The application of codon expansion technology in biology is essentially the application of introduced active groups. Some chemically selective groups are often used in bioorthogonal labeling reactions, which promotes people's understanding of the structure-activity relationship of proteins and explores the biochemical processes involved in proteins. For example, copper-catalyzed or metal-free click chemistry using alkynyl-azide reactions, Staudinger ligation reactions using azide and phosphorus reactions, inverse electron demand DA reactions (IEDDA), and ring strain-facilitated DA reactions (SPAAC), photo-click chemistry reactions of alkynyl and tetrazole, metal-mediated olefin metathesis and Suzuki coupling reactions, etc. These reactions achieve protein chemical modification by positioning active groups on UAAs.
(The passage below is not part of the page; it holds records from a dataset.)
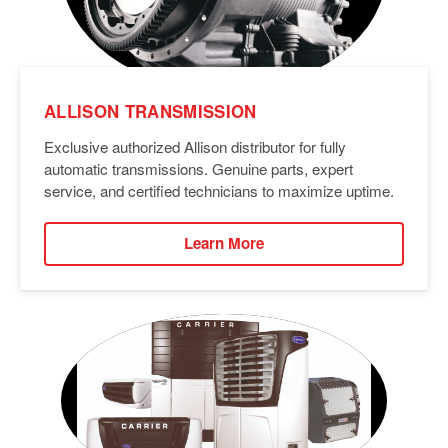
ALLISON TRANSMISSION
Exclusive authorized Allison distributor for fully
automatic transmissions. Genuine parts, expert
service, and certified technicians to maximize uptime.
Learn More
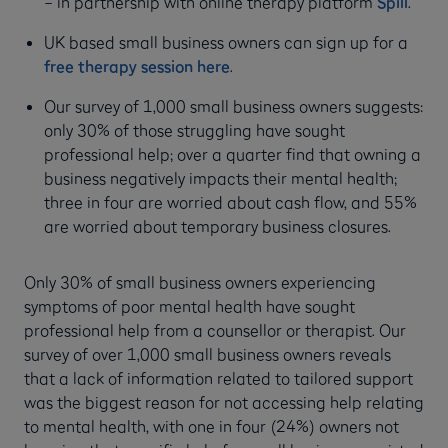
– in partnership with online therapy platform
Spill
.
UK based small business owners can sign up for a
free therapy session here
.
Our survey of 1,000 small business owners suggests:
only 30% of those struggling have sought
professional help; over a quarter find that owning a
business negatively impacts their mental health;
three in four are worried about cash flow, and 55%
are worried about temporary business closures.
Only 30% of small business owners experiencing
symptoms of poor mental health have sought
professional help from a counsellor or therapist. Our
survey of over 1,000 small business owners reveals
that a lack of information related to tailored support
was the biggest reason for not accessing help relating
to mental health, with one in four (24%) owners not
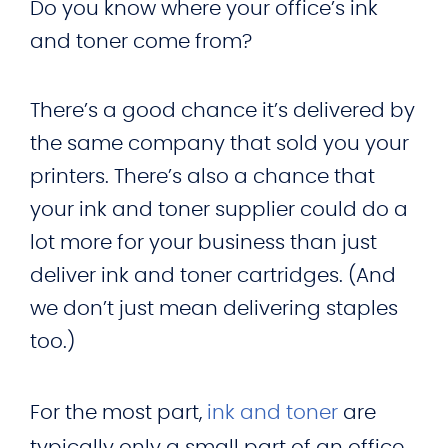
Do you know where your office’s ink
and toner come from?
There’s a good chance it’s delivered by
the same company that sold you your
printers. There’s also a chance that
your ink and toner supplier could do a
lot more for your business than just
deliver ink and toner cartridges. (And
we don’t just mean delivering staples
too.)
For the most part,
ink and toner
are
typically only a small part of an office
These chemically active groups also effectively achieve the connection between proteins of different structures. Through these chemical modifications, the post-translational modification mechanism of proteins can also be explored and new physical and chemical properties can be given to proteins. By introducing side chain groups as probes, research on protein conformation, positioning and intramolecular interactions can be further deepened.